Saturday 3 September 2022

Why So Nervous, Tories?

We can see that the Tory Party is ever so nervous about a Liz Truss win to become Prime Minister on Monday 5th September.

This is what Ryan Shorthouse said, Chief Executive of the Bright Blue think tank:

“If she just surrounds herself with the Boris fan club, puts in place a continuity cabinet with the same old faces and uses the same arguments, policies and tactics as Johnson, she will lose the confidence of the parliamentary party rapidly. The public will feel nothing has changed.”

But it will also because only a third of Tory MPs supported her, and she wasn't that all important second in the race until the last minute. She started in front among Tory supporters - so male, so elderly, so well off comparatively - and, if anything, she has lost ground in front. She has projected herself as this deliberately well-photographed 'Poundshop Thatcher' to appeal to that selectorate, but it's been utterly inappropriate to the concerns of the public.

During Covid, Johnson acted like a Social Democrat because there was no other option. The State acted and redistributed cash, and it preserved jobs while paying people to do nothing. The energy price crisis and cost of living increases are such that Truss will have to do something similar; her 'solutions' have been condemned by her opponent Sunak as inflationary and inadequate.

Polls suggest that people expect her to do a bad job, before she has even started. The timing of the General Election and a temptation to go early for legitimacy could mean she is one of the shortest-serving Prime Ministers.

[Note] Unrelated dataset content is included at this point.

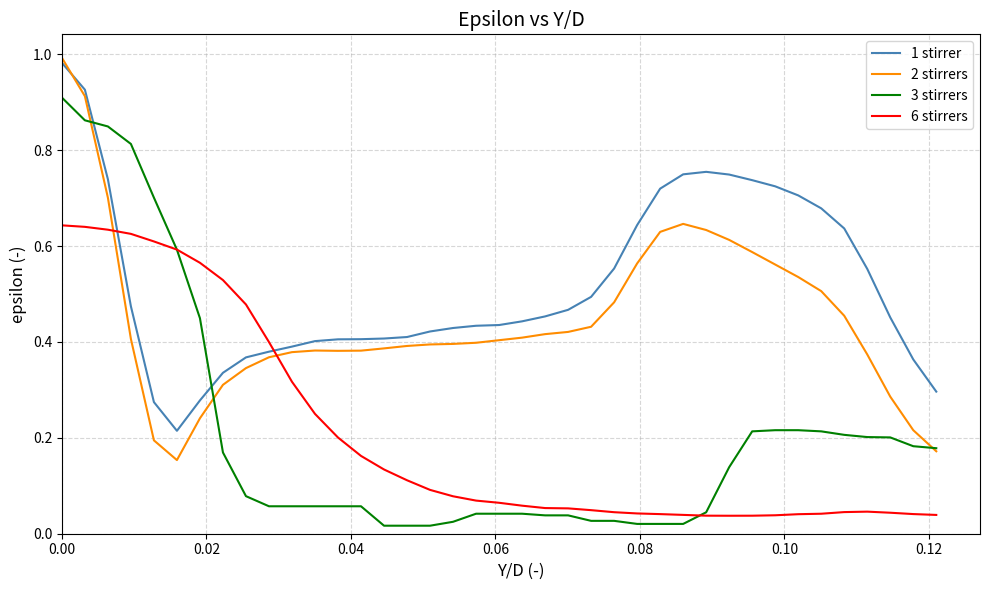

Which series has the largest range (max minus min)?

3 stirrers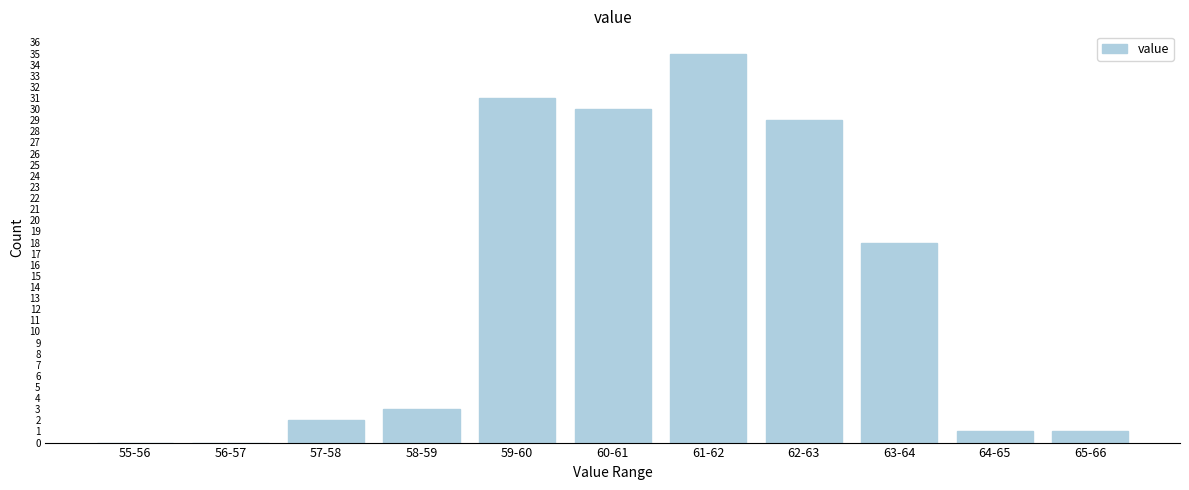

Reading left to right, transcribe all the data shown in this chart.

55-56=0	56-57=0	57-58=2	58-59=3	59-60=31	60-61=30	61-62=35	62-63=29	63-64=18	64-65=1	65-66=1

Her gaffes and her wooden performances suggest she has all the political vacancies of Boris Johnson but none of the communication skills to get around her limitations.

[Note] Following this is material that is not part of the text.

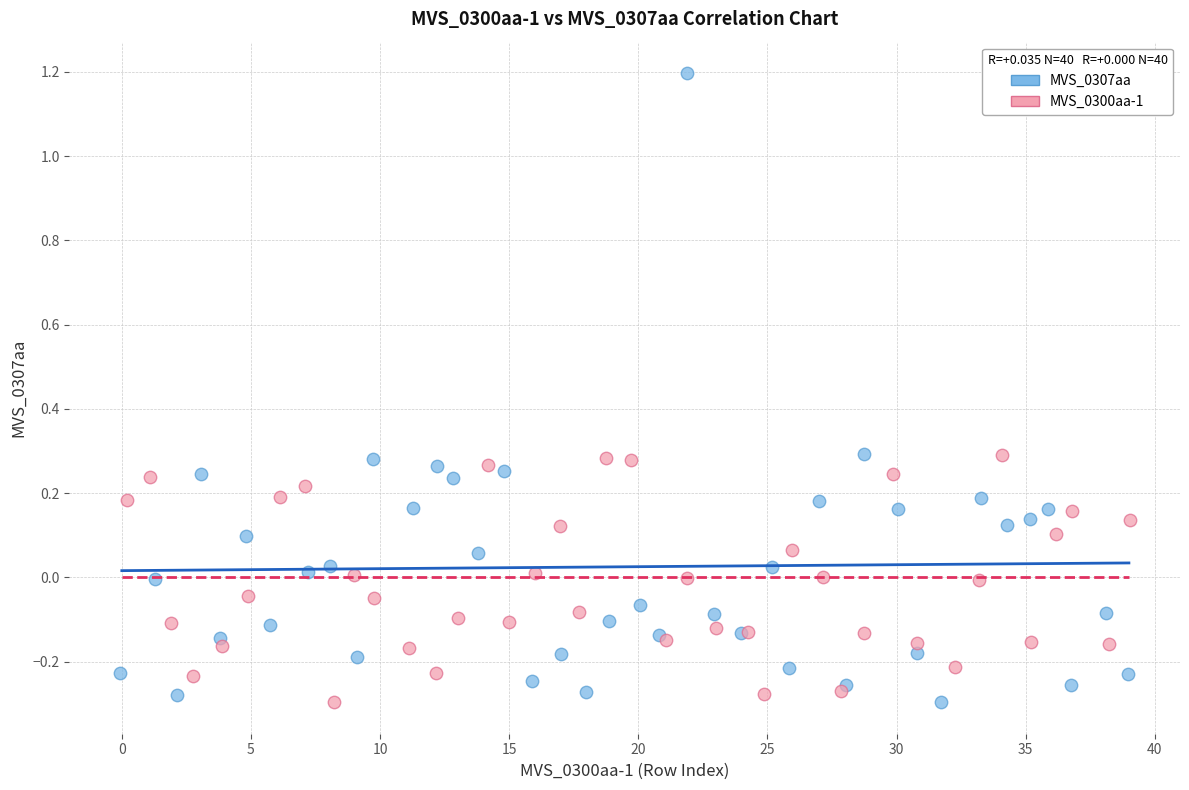

Which series has the largest Y range (max minus min)?

MVS_0307aa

But Johnson had so little in the way of political philosophy that he could be centrist and write cheques.

Truss appears to have a political philosophy - a clone of Thatcher - but she is actually several reconstructions. She wasn't just a Liberal Democrat but the President of them at Oxford. She was pro-European Union - kept her in with Cameron as Prime Minister - and then was Brexit reborn, keeping her in with Johnson.

I don't know if she'll be continuity Johnson or apply an irrelevant dogma: rather, I think she will be overwhelmed and make allies and supporters very irritated.

She is yet another third-rate politician come to the top via some peculiar route.

Priti Patel didn't stand for the leadership because she surely calculated that the next Tory leader will be overwhelmed and short-lived. Better to do a bit of opposition and make an appeal, for people to elect their MPs when she stands as leader.

Truss begins her time in office after the government has been asleep at the wheel, as anxious worrying has increased among the public. She and Sunak have indulged in something that should have been sorted out quickly. So there'll be no 'honeymoon period' but a disgust with the delay. What she does early on will matter, but so far she has suggested policies in the realm of fantasy.

She may offer Sunak a role in government but, after all he has said, he couldn't stand up for policies he has said are reckless. She then has many favours to reward. Her government will likely be narrow in personnel. But if she does the other thing, as in what is necessary, she will look quickly like a liar.

But then Sir Keir Starmer was elected by a membership with many left wing promises, and has pretty much dropped the lot of them. The result - with support of his MPs even as 96,000 ended their Labour Party membership - is likely to be he wins the next General Election even with a minority government. He'll take many seats back and some, the Liberal Democrats will take others, and the Scottish Nationalists more or less keep theirs. Hello Liz Truss and, with good fortune, it will be goodbye soon.